▶ [Problem description] Reproduce the following material exactly, including every line.

▶ [Record set]
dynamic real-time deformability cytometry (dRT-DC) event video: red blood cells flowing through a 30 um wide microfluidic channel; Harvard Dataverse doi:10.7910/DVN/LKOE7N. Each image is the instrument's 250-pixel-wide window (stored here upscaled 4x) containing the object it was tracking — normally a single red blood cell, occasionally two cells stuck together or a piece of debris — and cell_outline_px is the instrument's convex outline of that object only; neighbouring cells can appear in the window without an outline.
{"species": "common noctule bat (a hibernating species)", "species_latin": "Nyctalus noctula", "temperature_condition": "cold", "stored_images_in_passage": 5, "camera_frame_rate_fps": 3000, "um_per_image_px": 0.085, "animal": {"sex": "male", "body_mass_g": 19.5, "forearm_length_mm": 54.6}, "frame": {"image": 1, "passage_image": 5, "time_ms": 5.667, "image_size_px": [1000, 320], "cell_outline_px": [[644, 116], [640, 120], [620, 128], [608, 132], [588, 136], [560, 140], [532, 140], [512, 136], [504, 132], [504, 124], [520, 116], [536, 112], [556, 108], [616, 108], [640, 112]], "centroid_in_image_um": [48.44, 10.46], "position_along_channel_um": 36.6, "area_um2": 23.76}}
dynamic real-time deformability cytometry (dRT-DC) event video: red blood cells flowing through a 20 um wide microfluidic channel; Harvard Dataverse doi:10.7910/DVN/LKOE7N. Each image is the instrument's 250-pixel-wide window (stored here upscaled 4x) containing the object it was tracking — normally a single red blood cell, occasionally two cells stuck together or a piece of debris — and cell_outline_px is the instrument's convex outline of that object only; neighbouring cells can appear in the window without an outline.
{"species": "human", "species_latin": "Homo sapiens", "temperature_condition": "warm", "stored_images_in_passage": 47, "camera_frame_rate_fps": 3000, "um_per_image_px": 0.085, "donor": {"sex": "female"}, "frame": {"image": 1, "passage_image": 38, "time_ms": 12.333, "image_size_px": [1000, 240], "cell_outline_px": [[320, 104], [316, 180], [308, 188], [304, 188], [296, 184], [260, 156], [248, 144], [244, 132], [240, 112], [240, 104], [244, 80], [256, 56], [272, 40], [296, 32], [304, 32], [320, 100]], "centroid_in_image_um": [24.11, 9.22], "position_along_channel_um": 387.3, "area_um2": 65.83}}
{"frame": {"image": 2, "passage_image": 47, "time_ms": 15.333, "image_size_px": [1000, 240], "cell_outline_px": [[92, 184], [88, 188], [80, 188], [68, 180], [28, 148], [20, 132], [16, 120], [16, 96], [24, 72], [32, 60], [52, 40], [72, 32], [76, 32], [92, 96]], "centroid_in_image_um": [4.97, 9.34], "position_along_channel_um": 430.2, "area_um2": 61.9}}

▶ [Task answer]
dynamic real-time deformability cytometry (dRT-DC) event video: red blood cells flowing through a 30 um wide microfluidic channel; Harvard Dataverse doi:10.7910/DVN/LKOE7N. Each image is the instrument's 250-pixel-wide window (stored here upscaled 4x) containing the object it was tracking — normally a single red blood cell, occasionally two cells stuck together or a piece of debris — and cell_outline_px is the instrument's convex outline of that object only; neighbouring cells can appear in the window without an outline.
{"species": "common noctule bat (a hibernating species)", "species_latin": "Nyctalus noctula", "temperature_condition": "cold", "stored_images_in_passage": 5, "camera_frame_rate_fps": 3000, "um_per_image_px": 0.085, "animal": {"sex": "male", "body_mass_g": 19.5, "forearm_length_mm": 54.6}, "frame": {"image": 1, "passage_image": 5, "time_ms": 5.667, "image_size_px": [1000, 320], "cell_outline_px": [[644, 116], [640, 120], [620, 128], [608, 132], [588, 136], [560, 140], [532, 140], [512, 136], [504, 132], [504, 124], [520, 116], [536, 112], [556, 108], [616, 108], [640, 112]], "centroid_in_image_um": [48.44, 10.46], "position_along_channel_um": 36.6, "area_um2": 23.76}}
dynamic real-time deformability cytometry (dRT-DC) event video: red blood cells flowing through a 20 um wide microfluidic channel; Harvard Dataverse doi:10.7910/DVN/LKOE7N. Each image is the instrument's 250-pixel-wide window (stored here upscaled 4x) containing the object it was tracking — normally a single red blood cell, occasionally two cells stuck together or a piece of debris — and cell_outline_px is the instrument's convex outline of that object only; neighbouring cells can appear in the window without an outline.
{"species": "human", "species_latin": "Homo sapiens", "temperature_condition": "warm", "stored_images_in_passage": 47, "camera_frame_rate_fps": 3000, "um_per_image_px": 0.085, "donor": {"sex": "female"}, "frame": {"image": 1, "passage_image": 38, "time_ms": 12.333, "image_size_px": [1000, 240], "cell_outline_px": [[320, 104], [316, 180], [308, 188], [304, 188], [296, 184], [260, 156], [248, 144], [244, 132], [240, 112], [240, 104], [244, 80], [256, 56], [272, 40], [296, 32], [304, 32], [320, 100]], "centroid_in_image_um": [24.11, 9.22], "position_along_channel_um": 387.3, "area_um2": 65.83}}
{"frame": {"image": 2, "passage_image": 47, "time_ms": 15.333, "image_size_px": [1000, 240], "cell_outline_px": [[92, 184], [88, 188], [80, 188], [68, 180], [28, 148], [20, 132], [16, 120], [16, 96], [24, 72], [32, 60], [52, 40], [72, 32], [76, 32], [92, 96]], "centroid_in_image_um": [4.97, 9.34], "position_along_channel_um": 430.2, "area_um2": 61.9}}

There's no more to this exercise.